All assays were performed in triplicate. Data were analyzed using GraphPad Prism 6 and are presented as mean ± standard deviation (standard error of the mean). Comparisons among multiple groups were confirmed using one-way ANOVA or Student’s t test, with significance set at P < 0.05.

Results

Antimicrobial activity

MIC

As described in Table 1, D1018 and D1018M had MICs of 2 μg/mL against MRSA ATCC 43300, showing stronger antibacterial activity than IDR-1018 and matching 1018M. For other pathogens, the derived peptides retained similar activity to the parent peptide, likely due to strain differences or drug storage conditions.

Time-kill curves

The time-kill kinetics of D1018 and D1018M are depicted in Figure 1A. Both peptides significantly reduced viable bacteria within 0.5 h at 1×, 2×, and 4× MIC (4.35 log CFU reduction). Their antimicrobial effect was stronger than vancomycin (2× MIC) within 4 h. After 4 h, bacterial growth slightly increased with 1× MIC D1018M, while rejuvenation occurred with 2×MIC vancomycin after 10 h. In contrast, 2× and 4× MIC peptides maintained their effect for 24 h. These results indicate that the novel peptides have longer-lasting effects than vancomycin and mimic their parental peptides (Jiale et al., 2021).

FIG. 1.

The time-kill kinetics, proteolytic stability, and resistance of peptides. (A) The time-kill kinetics of D1018 and D1018M against MRSA ATCC 43300. (B) The stability toward enzymes degradation of IDR-1018, 1018M, D1018, and D1018M. (C) The resistant of MRSA ATCC 43300 against IDR-1018, 1018M, D1018, and D1018M. MRSA, methicillin-resistant Staphylococcus aureus.

Proteolytic stability

As shown in Figure 1B, after exposed to pepsin, trypsin, and cathepsin K, the antibacterial activity remained unchanged (D1018, MIC = 2 μg/mL) or doubled (D1018M, MIC = 4 μg/mL). D1018 and D1018M showed 2–32 times increased proteolytic stability compared with parental peptides (MIC increased 16, 16, and 32 times after treatment with pepsin, trypsin and cathepsin K for IDR-1018, and MIC increased 1, 32, and 8 times after treatment with pepsin trypsin and cathepsin K for 1018M) (Jiale et al., 2021).

Resistance

After 30 serial tests, the MIC values of peptides against MRSA did not change (1–2 times of original MIC), which illustrated that no resistant mutant was generated (Fig. 1C). In contrast, vancomycin induced a 32-fold MIC increase. These results underscore the potency of peptide series as promising novel antibacterial candidate.

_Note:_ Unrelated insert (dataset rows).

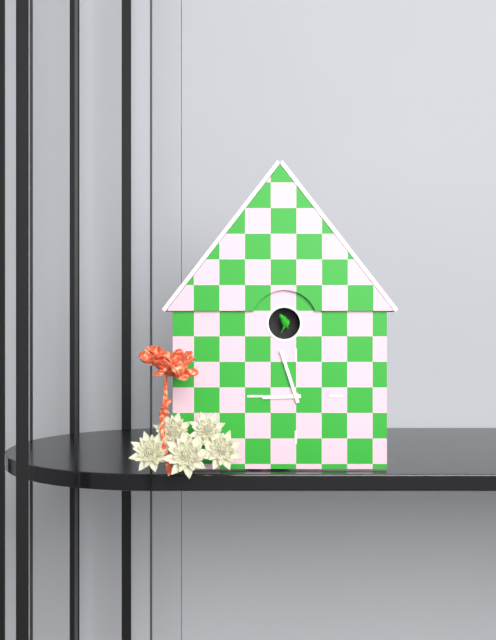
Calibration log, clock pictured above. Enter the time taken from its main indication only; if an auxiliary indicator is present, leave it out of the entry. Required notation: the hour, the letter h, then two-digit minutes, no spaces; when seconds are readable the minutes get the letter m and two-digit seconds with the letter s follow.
8h57
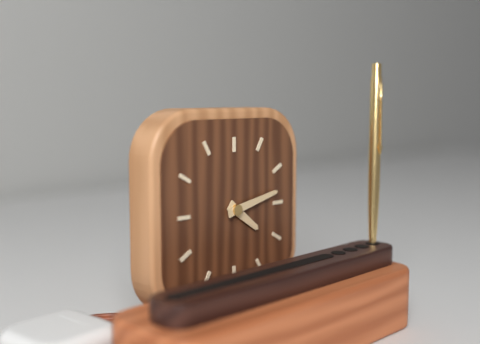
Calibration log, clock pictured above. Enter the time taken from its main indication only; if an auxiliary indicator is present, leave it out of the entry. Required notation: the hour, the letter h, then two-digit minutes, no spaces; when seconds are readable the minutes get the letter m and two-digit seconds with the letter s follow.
4h13
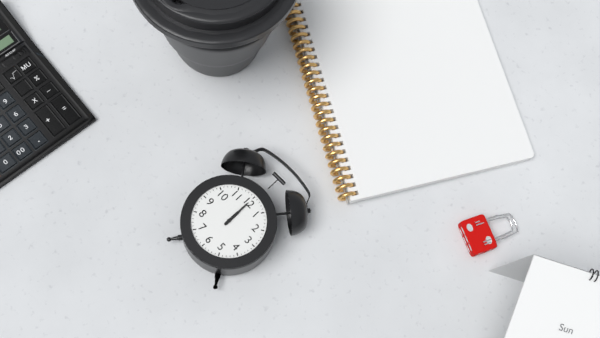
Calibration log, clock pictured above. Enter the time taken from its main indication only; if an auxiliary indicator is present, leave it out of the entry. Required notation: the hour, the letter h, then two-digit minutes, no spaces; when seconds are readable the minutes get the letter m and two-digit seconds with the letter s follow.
12h00
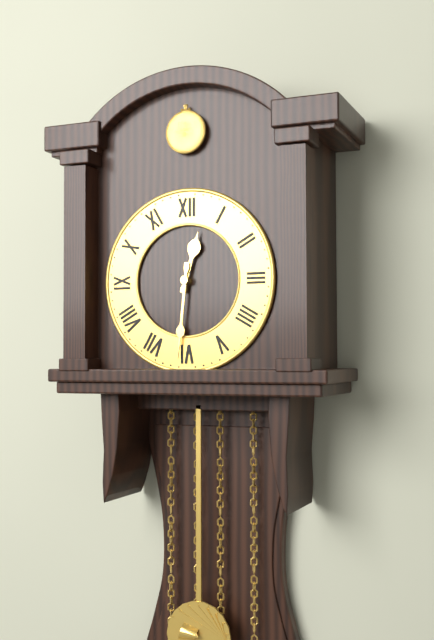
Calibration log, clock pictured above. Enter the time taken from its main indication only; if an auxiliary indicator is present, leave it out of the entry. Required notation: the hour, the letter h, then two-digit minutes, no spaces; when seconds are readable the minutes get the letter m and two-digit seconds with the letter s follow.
12h31
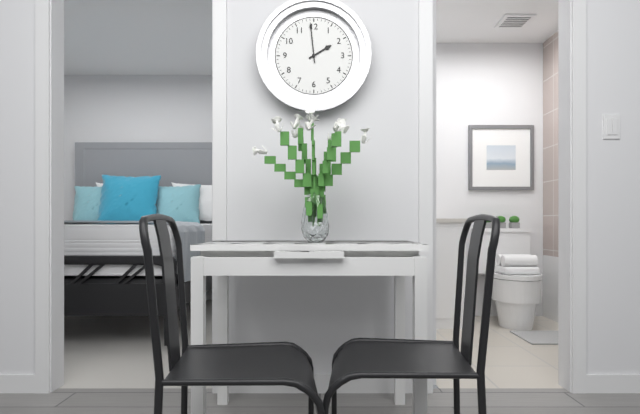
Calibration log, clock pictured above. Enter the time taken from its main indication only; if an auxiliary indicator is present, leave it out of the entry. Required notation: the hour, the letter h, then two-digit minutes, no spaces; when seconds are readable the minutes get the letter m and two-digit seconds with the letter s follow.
1h59
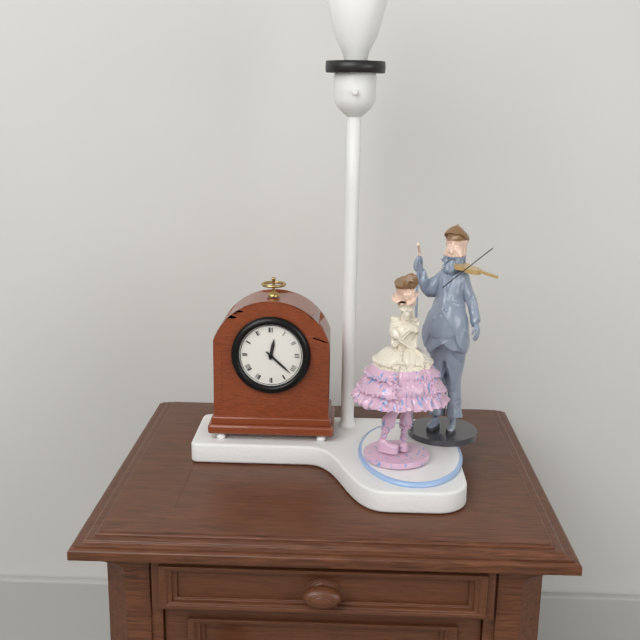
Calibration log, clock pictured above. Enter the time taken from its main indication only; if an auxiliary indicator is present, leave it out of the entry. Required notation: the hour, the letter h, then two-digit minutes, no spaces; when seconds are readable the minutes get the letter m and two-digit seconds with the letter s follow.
12h22
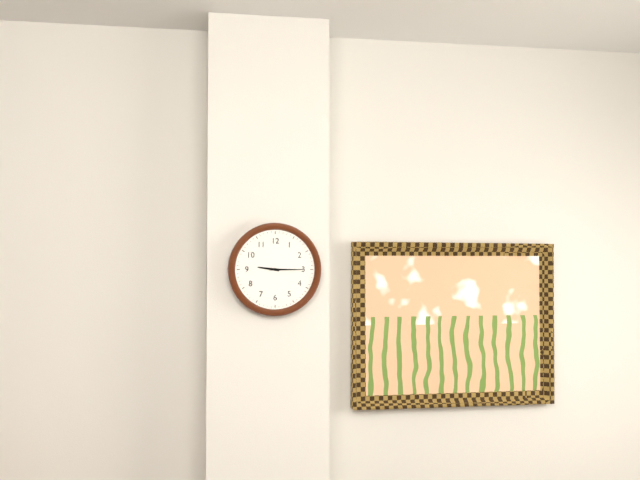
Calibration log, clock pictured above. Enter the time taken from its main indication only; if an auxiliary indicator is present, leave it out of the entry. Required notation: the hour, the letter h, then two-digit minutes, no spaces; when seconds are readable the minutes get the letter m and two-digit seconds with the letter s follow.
9h15
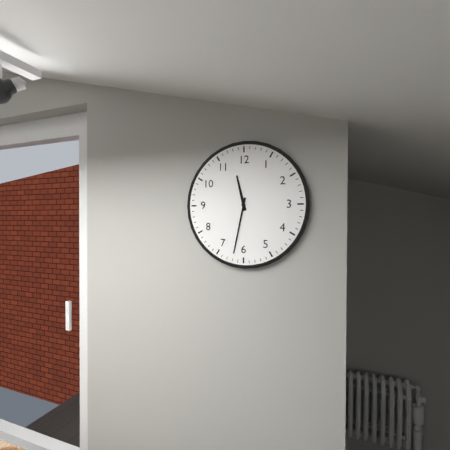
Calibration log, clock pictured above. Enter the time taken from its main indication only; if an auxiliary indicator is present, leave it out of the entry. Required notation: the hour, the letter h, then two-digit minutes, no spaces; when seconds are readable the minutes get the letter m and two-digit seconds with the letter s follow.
11h32
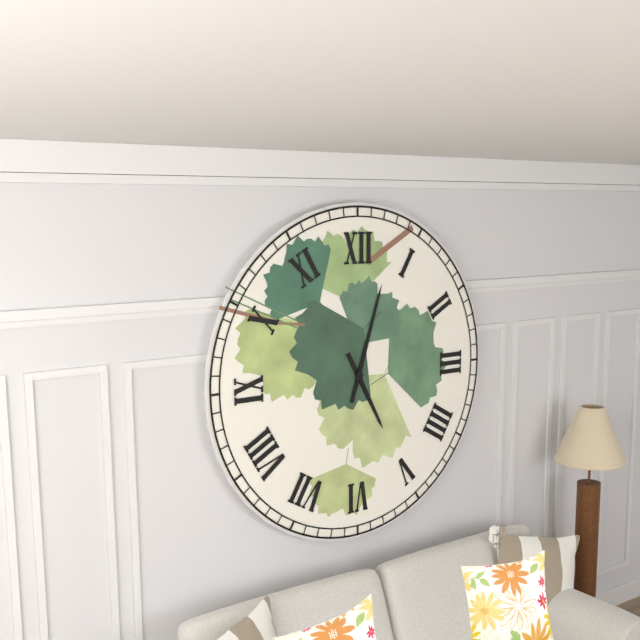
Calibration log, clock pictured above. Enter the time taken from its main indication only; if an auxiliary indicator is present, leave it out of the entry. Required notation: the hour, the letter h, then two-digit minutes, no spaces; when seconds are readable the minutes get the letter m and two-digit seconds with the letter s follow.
5h03
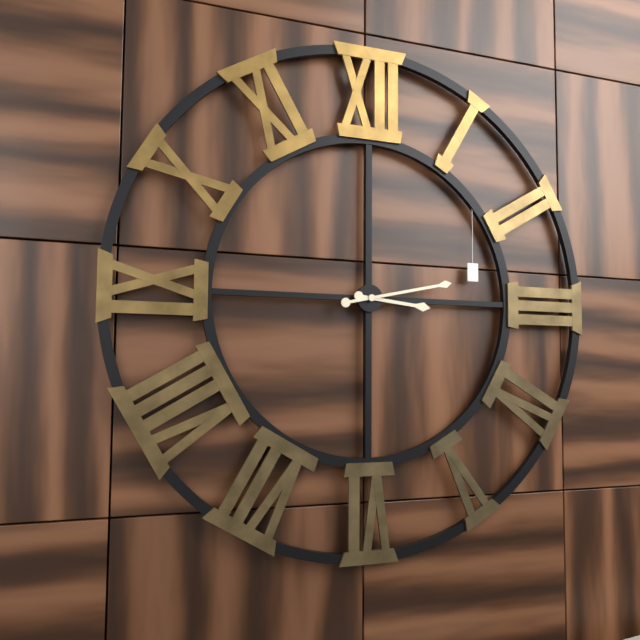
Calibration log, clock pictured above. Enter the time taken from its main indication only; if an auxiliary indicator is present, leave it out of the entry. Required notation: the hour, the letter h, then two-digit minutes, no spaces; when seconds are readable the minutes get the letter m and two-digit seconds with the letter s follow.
3h13
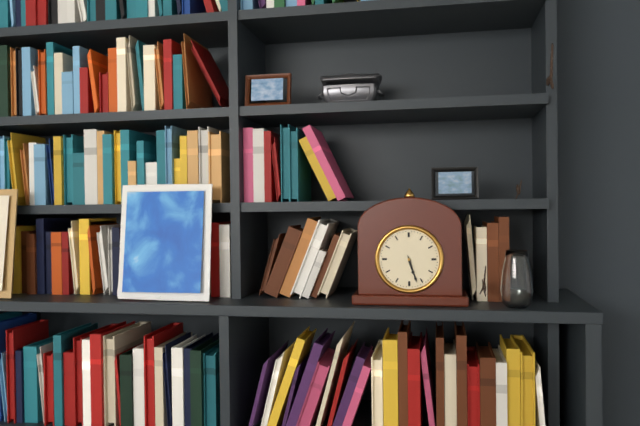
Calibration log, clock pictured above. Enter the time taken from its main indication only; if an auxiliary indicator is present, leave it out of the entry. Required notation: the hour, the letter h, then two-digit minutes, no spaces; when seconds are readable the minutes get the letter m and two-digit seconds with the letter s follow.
5h27
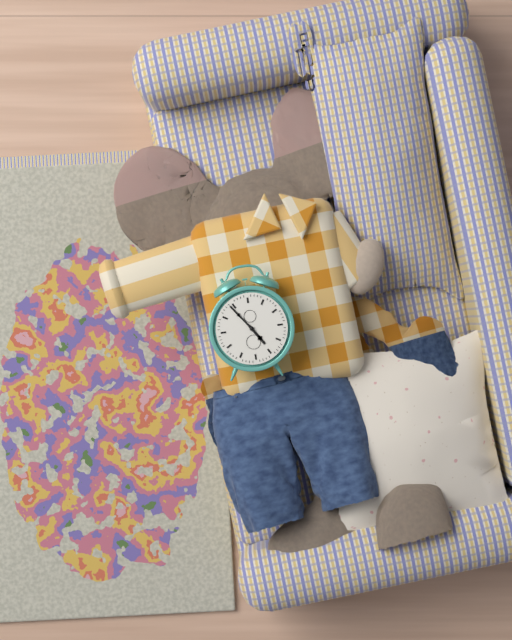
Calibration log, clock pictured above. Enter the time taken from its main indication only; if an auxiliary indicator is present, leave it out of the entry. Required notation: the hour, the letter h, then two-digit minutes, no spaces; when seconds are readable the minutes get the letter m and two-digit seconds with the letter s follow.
4h54
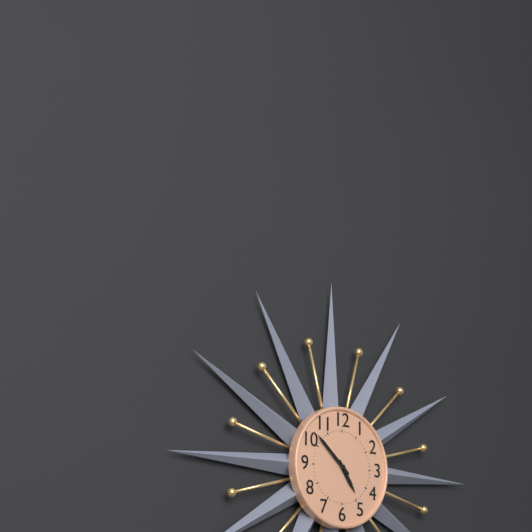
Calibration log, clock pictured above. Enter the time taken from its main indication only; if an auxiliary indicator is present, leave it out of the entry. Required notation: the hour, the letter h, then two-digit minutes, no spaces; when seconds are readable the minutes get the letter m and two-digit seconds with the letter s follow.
4h52
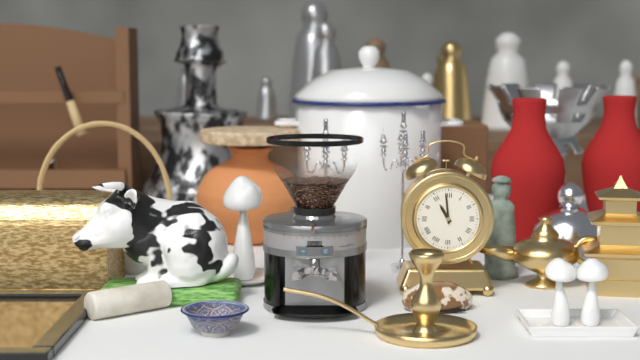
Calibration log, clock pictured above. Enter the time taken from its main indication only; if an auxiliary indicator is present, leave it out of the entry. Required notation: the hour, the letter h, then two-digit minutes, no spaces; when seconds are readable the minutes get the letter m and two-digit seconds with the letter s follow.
10h59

Effects of peptides on cell wall and membrane

SEM/TEM observations

SEM analysis revealed the bacterial morphology, integrity, and cellular structure. In the control group, MRSA ATCC 43300 showed intact cell surfaces and normal morphology (Fig. 2A, B). However, after 2 h of exposure to 4× MIC D1018 or D1018M, about 70% of bacteria exhibited shrinkage, bubbling, and severe holes. In addition, TEM could further confirm these effects, presenting normal ultrastructure and homogeneous cytoplasm of microbes in the control group (Fig. 2B). However, D1018 caused cell wall and membrane destruction, while D1018M led to grossly damaged bacteria, with over 50% appearing as ghost cells and visible cytoplasmic leakage.

FIG. 2.

Effects of D1018 and D1018M on cell wall and membrane. (A–B) Effects of D1018 and D1018M on bacterial cell wall and membrane. (A) Scanning electron microscopy (left: at 20,000 times magnification, right: at 50,000 times magnification) and (B) transmission electron microscopy (left: at 20,000 times magnification, right: at 50,000 times magnification) analysis of MRSA ATCC 43300 cells treated with D1018 and D1018M. (C–D) Flow cytometric analysis of PI-staining in MRSA ATCC 43300 cells treated with 1×, 2×, or 4× MIC D1018 (C) and D1018M (D) for 0.5 h and 2 h, respectively. MIC, minimum inhibitory concentration; PI, propidium iodide.

Membrane permeabilization analysis

Bacterial membrane integrity was assessed via flow cytometry with PI staining (Fig. 2C, D). Normal cells showed 4.93% fluorescence. After 0.5 h and 2 h coincubation with 1×, 2×, and 4× MIC of D1018 or D1018M, PI-permeable bacteria ranged from 11.0% to 16.4% and 3.02% to 16.5%, respectively, indicating these peptides possess a slight ability to penetrate bacterial membranes.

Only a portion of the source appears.